The Trail of Gold and Silver: Mining in Colorado, 1859-2009, by Duane A. Smith, $26.95. The problem with reviewing Duane A. Smith’s books is that they gain on you. You haven’t finished writing one review when the next one arrives. Smith is Colorado’s most prolific historian, which could be a recipe for a lot of sloppy writing. But Smith is a fine historian, and “The Trail of Gold and Silver” is as good a story of Colorado’s precious metals boom as you’ll find.
The gold rush to the Rockies began in 1858 with the discovery of gold in Cherry Creek. It brought thousands of prospectors in search of quick riches, first panning the creeks, then searching for the mother lode. “The higher the silver strike, the richer the ore” was one bit of wisdom.
Prospectors built cabins on such steep hillsides that a Central City resident wrote in 1864, “If you go into the backyards of the houses, you are in danger of falling down the chimney (of the house below it).”
Gold lured the men to Colorado, but many fortunes came from silver, although it was said that it took a gold mine to operate a silver mine.
Silver also produced some of the rawest towns, such as Leadville — “Vice in its most civilized and repugnant form is everywhere rampant,” a reporter noted. A visitor remarked that by gaslight, Leadville was “an awful spectacle of low vise.”
In a lively account, Smith writes that few of the prospectors who struck it rich ended up with huge fortunes. Finding the precious metal was what mattered, and they sold out, and perhaps wisely. Developing a mine was costly — and litigious. “No litigation equals a mining litigation in its intensity and bitterness,” one mining man said.
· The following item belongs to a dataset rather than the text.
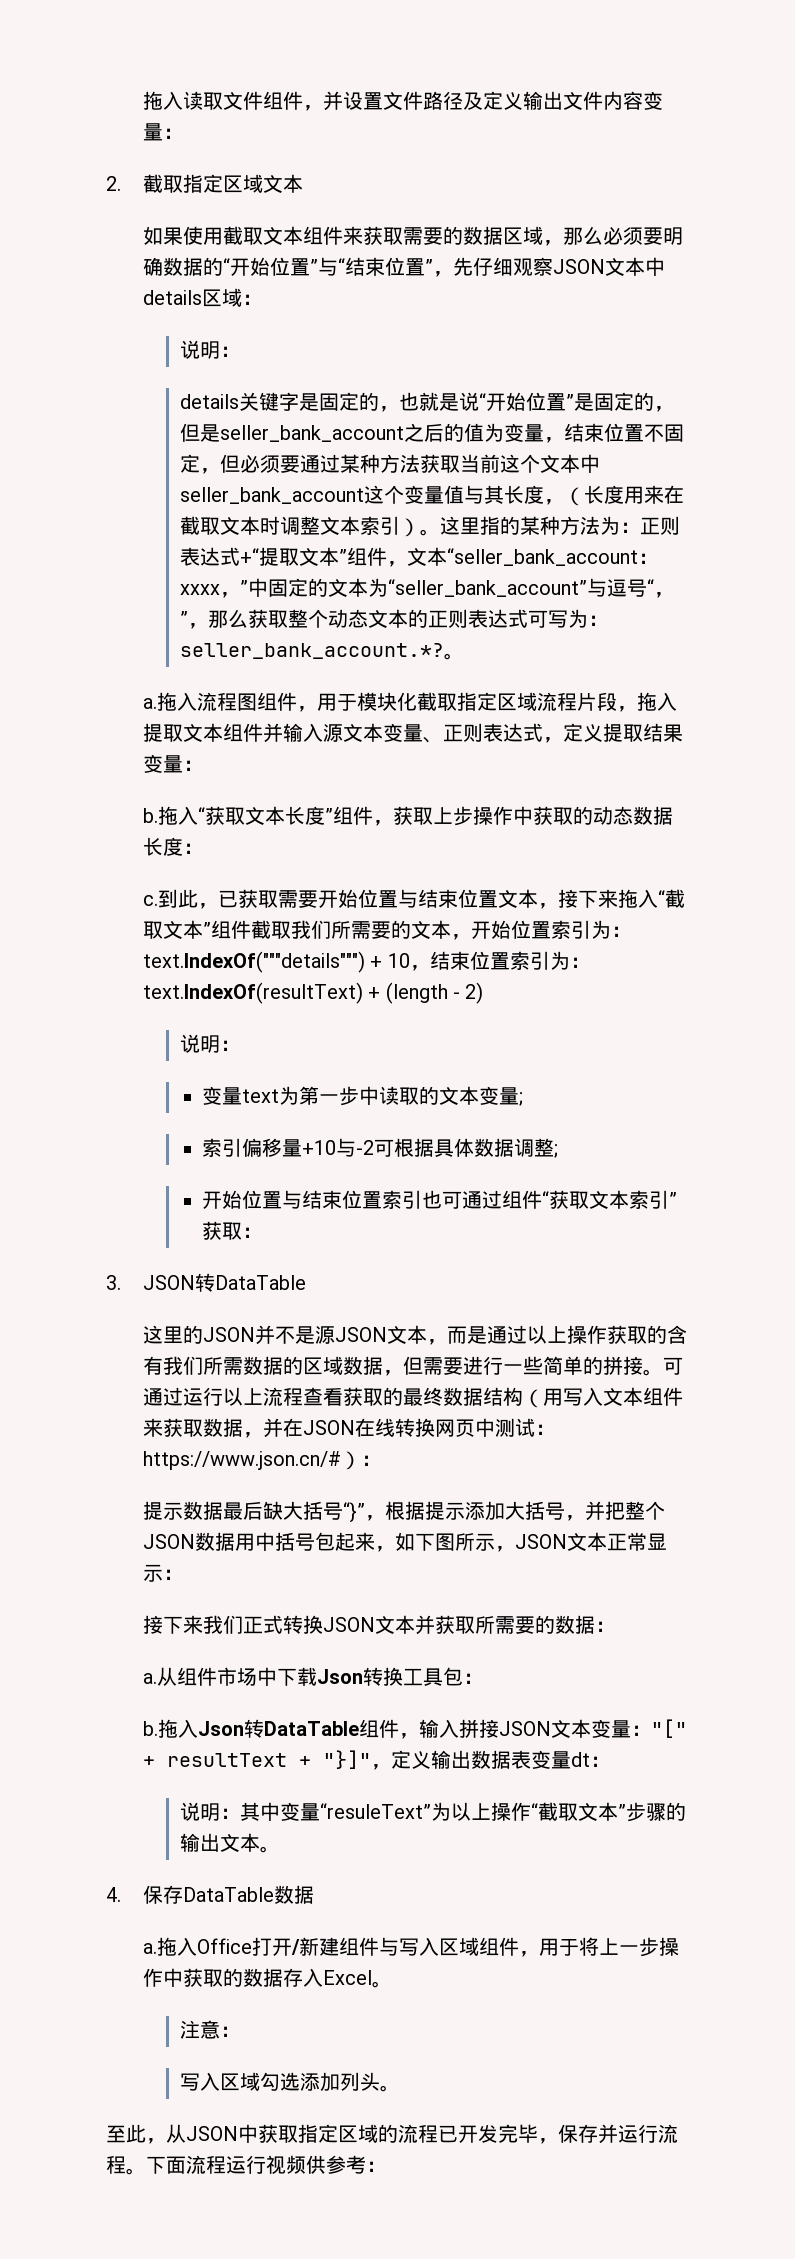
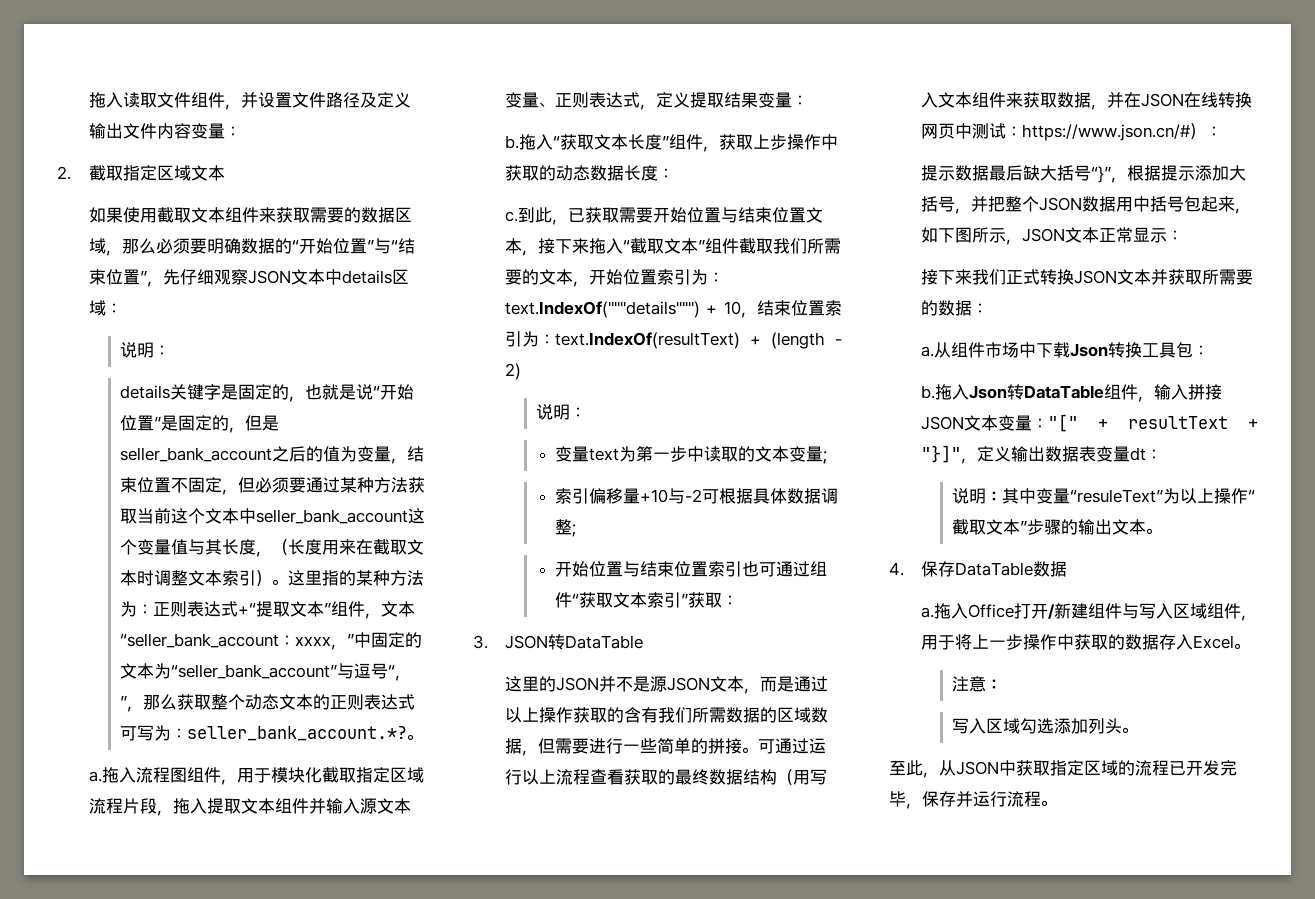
[146,2155,386,2175] 下面流程运行视频供参考： -> (1057, 803) none

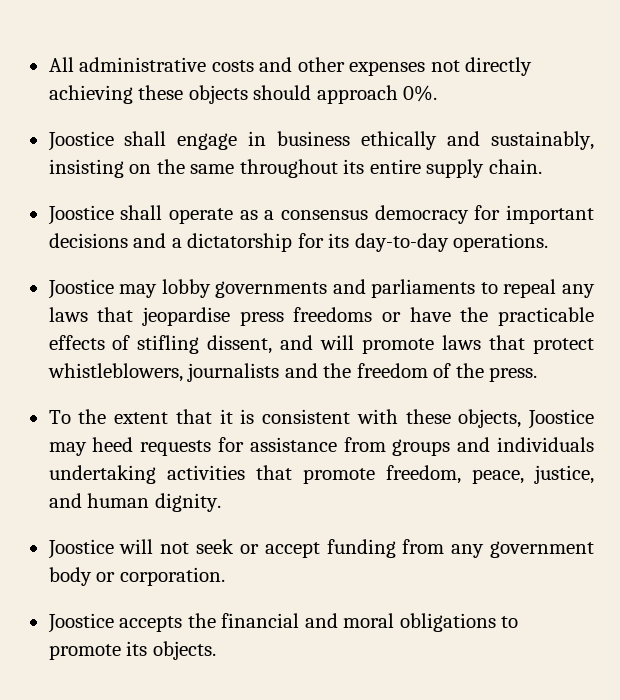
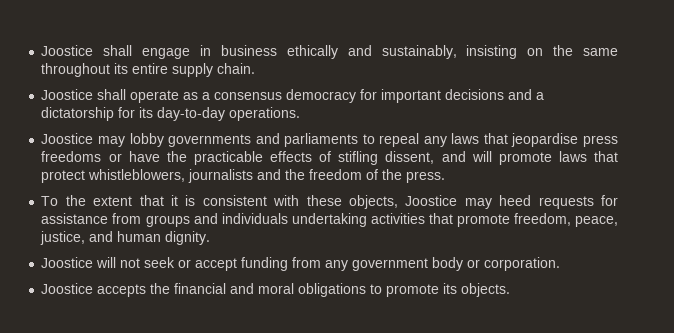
[48,57,533,76] [48,85,438,104] All administrative costs and other expenses not directly achieving these objects should approach 0%. // -> (41, 50) none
Ultimately, mining was not so much about the lonely prospector and his burro as it was about industry. A mine was an industrial operation that required investment and technology. Some of the biggest fortunes were made by those who developed ways to extract ore. The employees were wage earners, and the boom towns quickly became urbanized. Smith weaves all this together in an account that is as entertaining as it is educational.
The Road that Silver Built: The Million Dollar Highway, by P. David Smith, $18.95. President Herbert Hoover called the views on the Million Dollar Highway, the road that links Ouray and Silverton, “the most scenic and spectacular I have ever seen.” He might add the scariest, too, at least for a paved federal highway.
The area along the highway is so extraordinary in fact, that it was considered as the site of Rocky Mountain National Park, contends author P. David Smith. But the route had some 10,000 mining claims in private hands, so the park designation went instead to the Estes Park area.
The first portion of the road was completed in 1881, and charges for its use were steep: $2 for a wagon, 50 cents for a horse and rider. The road was harrowing with steep drop-offs, but it was upgraded when precious metal was found on Red Mountain, although for a long time the road was so narrow that two wagons couldn’t pass.
In this well-illustrated account, Smith tells the story of the building of the road along with the history of the mountain towns, from early mineral discovery into the 20th century. During Prohibition, some 60 bootleggers operated in one Silverton alley, and in 1932 the town had 32 prostitutes.
Denver’s Extraordinary Faith-Healing Messiah, by Bill Blanning, $22.50. In the summer and fall of 1895, Francis Schlatter drew enormous crowds in Denver as he preached and healed the sick. Schlatter refused money, went where “Father” told him to go, and ate little, although in a meal breaking a 40-day fast, he consumed 11 eggs, nine slices of bread, 11 ladles of gravy, three pieces of chicken, cake, cheese, pickled apples and four glasses of port. He followed the meal with peaches and grapes.
His followers claimed Schlatter was divine. He once refused to touch a stranger because the man, Schlatter claimed, was a murderer. After a couple of months, the healer disappeared from Colorado, spending time on the Morley ranch in New Mexico, according to writer Agnes Morley Cleaveland in her book “No Life for a Lady.”
Schlatter’s ministrations were covered in front-page stories by newspapers in Denver and across the nation, attracting the sick from all over the country, and cities elsewhere extended invitations for Schlatter to visit. “Denver’s Extraordinary Faith-Healing Messiah” is a collection of these stories.
Schlatter was treated mostly with respect by reporters, many of whom witnessed the preacher’s miracles. Oddly enough, only one of them asked Schlatter if he were Christ. The man’s answer was yes.
Sandra Dallas is a Denver novelist who writes regularly on regional nonfiction.